Singular models of K3 surfaces

Question

Let us work over a ground field of characteristic zero. As is well-known, a K3 surface is a smooth projective geometrically integral surface $X$ whose canonical class $\omega_X$ is trivial and for which $\operatorname{H}^1(X,\mathscr{O}_X)$ vanishes.

A bit of folklore (proven e.g. in Beauville's Complex Algebraic Surfaces) is that if $X$ is a smooth complete intersection of a quadric and a cubic in $\mathbb{P}^4$, or a smooth complete intersection of three quadrics in $\mathbb{P}^5$, then $X$ is K3.

The question

Suppose I have a (non-smooth) complete intersection $X_{2,3}$ of a quadric and a cubic in $\mathbb{P}^4$ all of whose singularities are rational double points, and a (non-smooth) complete intersection $X_{2,2,2}$ of three quadrics in $\mathbb{P}^5$, again with at most rational double points.

Do these two surfaces have K3 surfaces as their minimal regular models?

I suspect the answer is yes; for example, since the singularities are assumed to be rational double points, they should admit a crepant resolution. However, I can't really locate this fact in the literature. As for the vanishing of the appropriate $\operatorname{H}^1$, I really haven't a clue.

Answer 1

Yes, this is true: the smooth minimal model is a $K3$ surface.

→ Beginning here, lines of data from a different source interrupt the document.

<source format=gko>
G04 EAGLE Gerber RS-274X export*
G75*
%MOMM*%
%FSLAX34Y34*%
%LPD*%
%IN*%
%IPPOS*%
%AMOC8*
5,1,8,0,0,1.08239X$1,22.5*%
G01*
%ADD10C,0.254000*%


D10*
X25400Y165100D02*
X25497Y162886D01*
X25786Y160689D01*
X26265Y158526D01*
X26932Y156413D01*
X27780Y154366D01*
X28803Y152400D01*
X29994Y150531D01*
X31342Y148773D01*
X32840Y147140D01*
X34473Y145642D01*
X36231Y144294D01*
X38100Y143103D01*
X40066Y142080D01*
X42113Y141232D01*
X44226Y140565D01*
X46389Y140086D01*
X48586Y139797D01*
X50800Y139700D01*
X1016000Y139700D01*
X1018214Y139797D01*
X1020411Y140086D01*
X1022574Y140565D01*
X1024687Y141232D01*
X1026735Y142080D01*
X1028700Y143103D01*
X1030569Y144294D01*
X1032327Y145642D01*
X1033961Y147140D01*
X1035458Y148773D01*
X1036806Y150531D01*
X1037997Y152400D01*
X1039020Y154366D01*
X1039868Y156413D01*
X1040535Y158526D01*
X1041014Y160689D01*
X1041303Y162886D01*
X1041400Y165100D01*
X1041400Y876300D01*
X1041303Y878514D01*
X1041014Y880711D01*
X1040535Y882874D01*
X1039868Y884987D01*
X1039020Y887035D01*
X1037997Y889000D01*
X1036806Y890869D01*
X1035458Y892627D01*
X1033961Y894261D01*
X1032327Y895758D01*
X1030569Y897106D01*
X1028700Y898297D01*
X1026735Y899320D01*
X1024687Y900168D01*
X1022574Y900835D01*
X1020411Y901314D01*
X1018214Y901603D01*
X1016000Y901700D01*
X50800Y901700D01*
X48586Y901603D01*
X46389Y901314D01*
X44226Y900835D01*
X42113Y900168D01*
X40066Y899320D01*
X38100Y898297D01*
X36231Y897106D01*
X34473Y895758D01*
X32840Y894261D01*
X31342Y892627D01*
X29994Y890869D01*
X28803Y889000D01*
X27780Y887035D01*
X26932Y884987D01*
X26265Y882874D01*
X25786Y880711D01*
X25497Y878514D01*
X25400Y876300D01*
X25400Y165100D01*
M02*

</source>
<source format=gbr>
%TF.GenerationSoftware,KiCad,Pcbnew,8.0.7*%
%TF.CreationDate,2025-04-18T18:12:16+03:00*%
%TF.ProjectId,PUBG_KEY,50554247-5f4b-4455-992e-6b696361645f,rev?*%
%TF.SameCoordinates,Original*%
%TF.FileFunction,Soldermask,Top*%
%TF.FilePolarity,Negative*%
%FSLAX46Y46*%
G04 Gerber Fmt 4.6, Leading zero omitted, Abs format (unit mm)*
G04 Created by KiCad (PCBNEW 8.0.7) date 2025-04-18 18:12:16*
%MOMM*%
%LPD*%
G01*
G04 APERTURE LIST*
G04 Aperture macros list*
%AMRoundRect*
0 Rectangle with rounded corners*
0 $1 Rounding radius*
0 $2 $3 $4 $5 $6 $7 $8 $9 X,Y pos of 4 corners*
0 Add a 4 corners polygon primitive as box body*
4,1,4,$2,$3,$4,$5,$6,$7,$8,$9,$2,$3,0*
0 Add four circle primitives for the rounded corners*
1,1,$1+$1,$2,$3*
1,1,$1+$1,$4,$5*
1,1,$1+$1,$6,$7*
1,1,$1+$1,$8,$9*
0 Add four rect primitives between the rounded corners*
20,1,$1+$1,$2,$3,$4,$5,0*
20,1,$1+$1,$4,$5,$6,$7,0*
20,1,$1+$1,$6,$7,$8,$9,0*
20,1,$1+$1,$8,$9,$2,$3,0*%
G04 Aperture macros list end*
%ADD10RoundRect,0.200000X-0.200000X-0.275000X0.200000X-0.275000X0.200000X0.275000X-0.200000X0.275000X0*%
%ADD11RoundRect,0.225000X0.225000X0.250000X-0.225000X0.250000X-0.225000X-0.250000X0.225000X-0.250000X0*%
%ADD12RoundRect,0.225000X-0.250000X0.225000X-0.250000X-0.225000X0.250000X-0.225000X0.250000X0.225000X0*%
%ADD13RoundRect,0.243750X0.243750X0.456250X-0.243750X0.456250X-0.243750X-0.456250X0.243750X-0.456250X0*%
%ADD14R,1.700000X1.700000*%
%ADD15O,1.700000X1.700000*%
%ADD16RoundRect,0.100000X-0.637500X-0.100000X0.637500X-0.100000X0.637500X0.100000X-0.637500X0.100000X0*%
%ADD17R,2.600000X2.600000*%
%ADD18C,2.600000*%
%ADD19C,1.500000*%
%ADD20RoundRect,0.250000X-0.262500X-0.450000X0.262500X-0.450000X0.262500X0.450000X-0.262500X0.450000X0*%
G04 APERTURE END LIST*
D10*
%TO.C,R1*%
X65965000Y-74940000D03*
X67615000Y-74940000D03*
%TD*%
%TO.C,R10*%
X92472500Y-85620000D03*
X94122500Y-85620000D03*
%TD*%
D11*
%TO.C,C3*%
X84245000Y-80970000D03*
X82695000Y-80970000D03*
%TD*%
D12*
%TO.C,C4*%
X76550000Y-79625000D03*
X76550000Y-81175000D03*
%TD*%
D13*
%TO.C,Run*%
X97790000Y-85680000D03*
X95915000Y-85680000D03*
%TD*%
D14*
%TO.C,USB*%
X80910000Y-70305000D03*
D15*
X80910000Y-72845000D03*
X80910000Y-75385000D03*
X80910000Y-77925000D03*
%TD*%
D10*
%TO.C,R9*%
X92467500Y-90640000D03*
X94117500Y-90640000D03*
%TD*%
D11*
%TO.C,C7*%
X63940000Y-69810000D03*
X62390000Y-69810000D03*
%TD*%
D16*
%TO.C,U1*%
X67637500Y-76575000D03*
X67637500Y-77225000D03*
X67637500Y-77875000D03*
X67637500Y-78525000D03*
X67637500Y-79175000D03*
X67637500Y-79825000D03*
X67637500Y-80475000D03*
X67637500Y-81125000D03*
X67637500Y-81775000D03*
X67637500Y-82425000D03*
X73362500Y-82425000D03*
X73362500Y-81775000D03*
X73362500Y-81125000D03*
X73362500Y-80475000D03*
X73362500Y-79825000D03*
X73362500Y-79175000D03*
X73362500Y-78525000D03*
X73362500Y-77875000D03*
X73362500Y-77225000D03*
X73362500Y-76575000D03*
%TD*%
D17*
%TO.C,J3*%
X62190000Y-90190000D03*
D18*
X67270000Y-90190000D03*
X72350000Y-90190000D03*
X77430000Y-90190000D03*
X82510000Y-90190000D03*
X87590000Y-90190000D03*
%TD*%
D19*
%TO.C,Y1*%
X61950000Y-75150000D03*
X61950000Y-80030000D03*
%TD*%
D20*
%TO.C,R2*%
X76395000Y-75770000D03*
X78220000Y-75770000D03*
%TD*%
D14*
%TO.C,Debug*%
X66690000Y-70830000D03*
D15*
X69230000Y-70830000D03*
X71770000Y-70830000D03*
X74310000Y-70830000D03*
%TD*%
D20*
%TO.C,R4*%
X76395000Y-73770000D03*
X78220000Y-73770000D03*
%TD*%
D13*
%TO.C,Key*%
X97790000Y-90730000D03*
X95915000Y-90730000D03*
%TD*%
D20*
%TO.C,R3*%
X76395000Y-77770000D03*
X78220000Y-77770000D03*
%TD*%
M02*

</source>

In fact, let $\bar{X}$ be the resolution of the singularities of $X$. Then the following holds.

(1) Rational double points impose no adjunction conditions to canonical forms, hence $\omega_{\bar{X}}$ is trivial.

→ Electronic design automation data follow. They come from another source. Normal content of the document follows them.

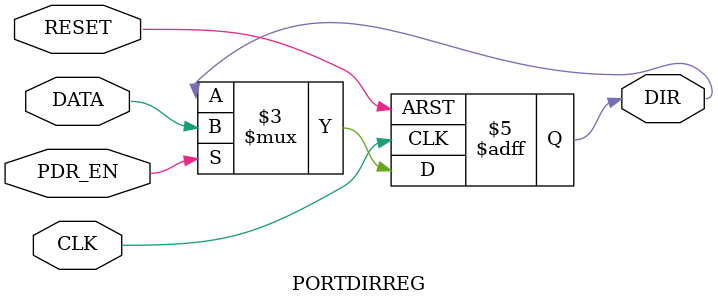
<source format=sv>
`timescale 1ns/1ns

module PORTDIRREG(output reg [0:0] DIR,
		  input DATA,PDR_EN,CLK,RESET);

   always_ff @(posedge CLK, negedge RESET)begin
      if(!RESET) DIR <= 1'b0;
      else if(PDR_EN) DIR <= DATA;
      else ;
   end
endmodule // PORTDIRREG

</source>
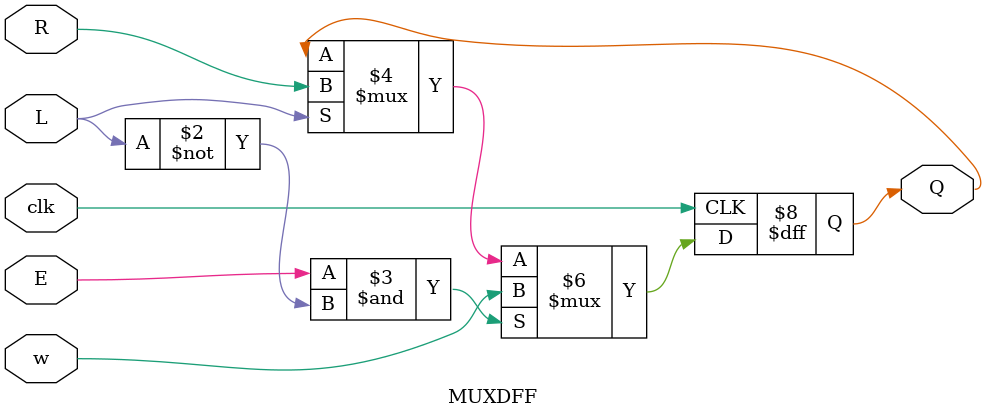
<source format=v>
module top_module (
    input [3:0] SW,
    input [3:0] KEY,
    output [3:0] LEDR
); //

MUXDFF m3(KEY[0],KEY[3],SW[3],KEY[1],KEY[2],LEDR[3]);
MUXDFF m2(KEY[0],LEDR[3],SW[2],KEY[1],KEY[2],LEDR[2]);
    MUXDFF m1(KEY[0],LEDR[2],SW[1],KEY[1],KEY[2],LEDR[1]);
    MUXDFF m0(KEY[0],LEDR[1],SW[0],KEY[1],KEY[2],LEDR[0]);

endmodule

module MUXDFF (input clk,
    input w, R, E, L,
    output Q);

    always@(posedge clk)begin
    if(L) Q<=R;
    if(E&(~L)) Q<=w;
end

endmodule


</source>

(2) Rational double points have simultaneous resolution, hence $\bar{X}$ is deformation equivalent (and so diffeomorphic by Ehresmann's Theorem) to a smooth complete intersection $X^{sm}$ of the same type as $X$. This implies $b_1(\bar{X})=b_1(X^{sm})=0$, hence $H^1(\bar{X}, \, \mathcal{O}_{\bar{X}})=0$.

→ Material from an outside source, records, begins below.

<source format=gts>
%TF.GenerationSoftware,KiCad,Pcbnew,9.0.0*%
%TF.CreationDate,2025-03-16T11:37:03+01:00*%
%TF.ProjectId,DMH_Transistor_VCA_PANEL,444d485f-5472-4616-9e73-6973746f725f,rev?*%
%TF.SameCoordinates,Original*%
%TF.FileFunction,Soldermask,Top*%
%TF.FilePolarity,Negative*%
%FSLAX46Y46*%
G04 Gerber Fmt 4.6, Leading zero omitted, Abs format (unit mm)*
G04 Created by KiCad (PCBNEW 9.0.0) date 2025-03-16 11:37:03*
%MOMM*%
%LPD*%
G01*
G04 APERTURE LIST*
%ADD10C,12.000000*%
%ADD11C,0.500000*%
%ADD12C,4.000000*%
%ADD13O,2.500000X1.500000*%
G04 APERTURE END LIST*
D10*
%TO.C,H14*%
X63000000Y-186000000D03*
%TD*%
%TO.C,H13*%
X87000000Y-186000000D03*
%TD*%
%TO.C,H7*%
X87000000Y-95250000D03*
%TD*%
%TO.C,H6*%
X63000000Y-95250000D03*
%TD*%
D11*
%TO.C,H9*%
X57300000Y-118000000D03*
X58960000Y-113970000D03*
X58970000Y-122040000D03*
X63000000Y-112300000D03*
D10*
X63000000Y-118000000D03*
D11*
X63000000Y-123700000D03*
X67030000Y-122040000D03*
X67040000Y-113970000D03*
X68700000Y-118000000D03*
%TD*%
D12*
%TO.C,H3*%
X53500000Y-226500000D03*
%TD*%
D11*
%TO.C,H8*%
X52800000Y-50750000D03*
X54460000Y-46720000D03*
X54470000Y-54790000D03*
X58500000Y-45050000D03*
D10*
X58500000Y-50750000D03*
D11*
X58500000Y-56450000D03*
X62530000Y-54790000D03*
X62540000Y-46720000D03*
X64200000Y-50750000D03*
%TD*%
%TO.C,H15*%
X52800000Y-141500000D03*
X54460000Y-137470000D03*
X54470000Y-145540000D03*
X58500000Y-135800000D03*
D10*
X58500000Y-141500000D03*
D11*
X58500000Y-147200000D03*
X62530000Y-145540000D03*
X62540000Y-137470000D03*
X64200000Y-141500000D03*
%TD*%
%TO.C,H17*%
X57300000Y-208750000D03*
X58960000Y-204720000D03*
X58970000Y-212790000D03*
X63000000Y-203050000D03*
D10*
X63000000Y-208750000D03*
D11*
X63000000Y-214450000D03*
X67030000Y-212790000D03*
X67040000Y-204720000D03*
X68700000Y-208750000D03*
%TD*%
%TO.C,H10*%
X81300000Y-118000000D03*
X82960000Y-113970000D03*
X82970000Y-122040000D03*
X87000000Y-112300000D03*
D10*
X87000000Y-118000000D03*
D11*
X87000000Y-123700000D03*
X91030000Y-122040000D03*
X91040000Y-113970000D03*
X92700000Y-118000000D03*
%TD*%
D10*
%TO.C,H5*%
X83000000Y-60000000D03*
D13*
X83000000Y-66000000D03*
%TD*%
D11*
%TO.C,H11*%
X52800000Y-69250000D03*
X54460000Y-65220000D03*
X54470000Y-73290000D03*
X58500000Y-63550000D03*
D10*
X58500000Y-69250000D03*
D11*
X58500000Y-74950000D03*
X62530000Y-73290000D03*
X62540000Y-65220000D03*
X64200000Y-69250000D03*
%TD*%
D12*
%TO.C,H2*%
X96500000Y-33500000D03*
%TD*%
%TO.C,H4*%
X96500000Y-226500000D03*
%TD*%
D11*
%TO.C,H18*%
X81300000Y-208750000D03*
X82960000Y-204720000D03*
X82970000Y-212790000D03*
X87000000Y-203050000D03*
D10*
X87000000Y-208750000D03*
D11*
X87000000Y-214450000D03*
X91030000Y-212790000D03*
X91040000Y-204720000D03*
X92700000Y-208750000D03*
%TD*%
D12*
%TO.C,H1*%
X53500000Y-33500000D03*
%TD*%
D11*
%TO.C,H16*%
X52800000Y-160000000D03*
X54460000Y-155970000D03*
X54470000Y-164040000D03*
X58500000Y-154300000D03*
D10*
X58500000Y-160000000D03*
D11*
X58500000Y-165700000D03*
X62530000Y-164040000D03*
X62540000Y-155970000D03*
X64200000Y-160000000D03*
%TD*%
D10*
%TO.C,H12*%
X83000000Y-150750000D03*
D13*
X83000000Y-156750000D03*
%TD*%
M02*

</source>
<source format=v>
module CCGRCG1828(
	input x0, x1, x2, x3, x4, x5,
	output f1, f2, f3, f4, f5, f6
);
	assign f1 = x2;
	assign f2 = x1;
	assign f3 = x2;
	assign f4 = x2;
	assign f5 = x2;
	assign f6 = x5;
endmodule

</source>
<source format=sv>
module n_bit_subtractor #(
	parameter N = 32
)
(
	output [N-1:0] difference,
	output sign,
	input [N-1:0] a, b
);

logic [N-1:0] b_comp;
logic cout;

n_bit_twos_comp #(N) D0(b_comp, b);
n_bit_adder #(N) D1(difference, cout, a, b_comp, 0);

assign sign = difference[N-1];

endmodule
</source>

For part (1) you can look at M. Reid's Young Person Guide to Canonical Singularities, whereas part (2) can be found in Kollar-Mori's book Birational Geometry of Algebraic Varieties.

Answer 2

For what it's worth, I wrote up a proof (pretty detailed) following the hints in Francesco Polizzi's answer. It's in an unpublished preprint found here (p. 38 onwards). I am not a geometer, so the exposition may be a little clunky, but at least I think all the crucial steps are there.